Methodology

How every number is calculated

The credibility of this index rests entirely on transparency. Nothing here is a black box: the rules below, the source data, and the code fully determine every figure.

1. Evidence ledger first, index second

We do not keep a flat date, company, tokens/day table. Disclosures are heterogeneous: “monthly tokens,” “fiscal-year tokens,” API-only, router pass-through, app-level consumption. So we store observations that preserve exactly what each source said, then derive the series from them.

  • Unit: everything is converted to trillions of tokens per day (monthly ÷ 30.44, yearly ÷ 365.25).
  • Date: each observation is anchored to the midpoint of its reporting period, never the announcement date. A “980T in July 2025” disclosure sits in July 2025.

2. Two ledgers, never mixed in a headline

Supply

Who processed the tokens: Google, OpenAI, Microsoft Foundry, Fireworks, the China aggregate.

Demand

Who generated the demand: Harvey, Cursor, consumer apps. These tokens are also served by supply providers.

Router

Pass-through (OpenRouter), served by the supply-side providers, so it would double-count if summed in.

Demand and router tokens are already served by supply providers, so summing across ledgers double-counts. The reported floor sums supply + national-aggregate only.

3. Overlap handling: the double-count trap

Two explicit fields resolve overlap by human judgment, not silent summation: contained_in (an observation’s superset) and include_in_floor. The floor sums only the curated, non-overlapping set.

Worked example. China’s National Data Bureau aggregate (140 T/day) already contains ByteDance/Doubao (120 T/day). Doubao is therefore marked contained_in the aggregate and excluded from the floor. Summing them would invent 120 T/day of phantom usage.

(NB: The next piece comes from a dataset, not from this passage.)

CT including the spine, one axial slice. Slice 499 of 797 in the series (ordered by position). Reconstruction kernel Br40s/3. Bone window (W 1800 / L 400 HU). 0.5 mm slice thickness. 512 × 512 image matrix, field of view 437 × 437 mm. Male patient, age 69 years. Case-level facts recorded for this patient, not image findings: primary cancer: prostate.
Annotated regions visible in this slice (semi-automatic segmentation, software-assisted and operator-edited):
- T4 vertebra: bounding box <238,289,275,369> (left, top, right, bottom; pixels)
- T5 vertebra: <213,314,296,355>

4. Estimated band (layer 2)

Above the floor sit estimates for names with no usable disclosure, each by the method that fits its business: revenue-implied for usage-billed providers, usage-implied for free/consumer surfaces. They are additive (none duplicate a floor row), low-confidence, and every assumption is recorded. See the estimates →

5. Compute-implied capacity (layer 3)

An independent cross-check from the hardware side, bounding demand without reference to any disclosure or revenue figure:

capacity = accelerators × tokens/sec/accelerator × inference_fraction × utilization × 86,400
ParameterLowMidHighBasis
Accelerator installed base
million_h100_equiv
12 16 20 Epoch AI: operational ~15-16M H100e end-2025 (~20M cumulative sold)
Throughput per accelerator
tokens_per_sec
1500 2500 5000 NVIDIA InferenceMAX + Artificial Analysis (H200 ~2.5k/GPU; B200 6-10k) normalized per H100-equivalent
Inference fraction
fraction
0.40 0.50 0.65 NVIDIA CFO ~40% of data-center revenue is inference (FY24); McKinsey >50% of AI compute by 2030
Utilization
fraction
0.25 0.40 0.50 FlexPipe production trace 29% median / 43% mean GPU util; Meta Llama-3 MFU ~40%
Capacity (T/day) 156 691 2,808 low/high compound extreme assumptions

The point is triangulation, not a precise capacity number:

  • Demand is physically comfortable. The estimated total (~329.8 T/day) is only ~48% of mid-case capacity, consistent with much of the fleet on training/idle and the floor being a lower bound.
  • The models constrain each other. The reported floor (300.1 T/day, a hard fact) exceeds the low-capacity scenario (156), so the all-pessimistic hardware assumptions are physically impossible and get ruled out.

Sourcing discipline

Every observation carries a source and (where captured) an archived snapshot, because disclosures move, get edited, or vanish. Numbers are re-verified on a dated pass; see the verified_date column in the data. The full method also lives in the repo’s methodology/methodology.md.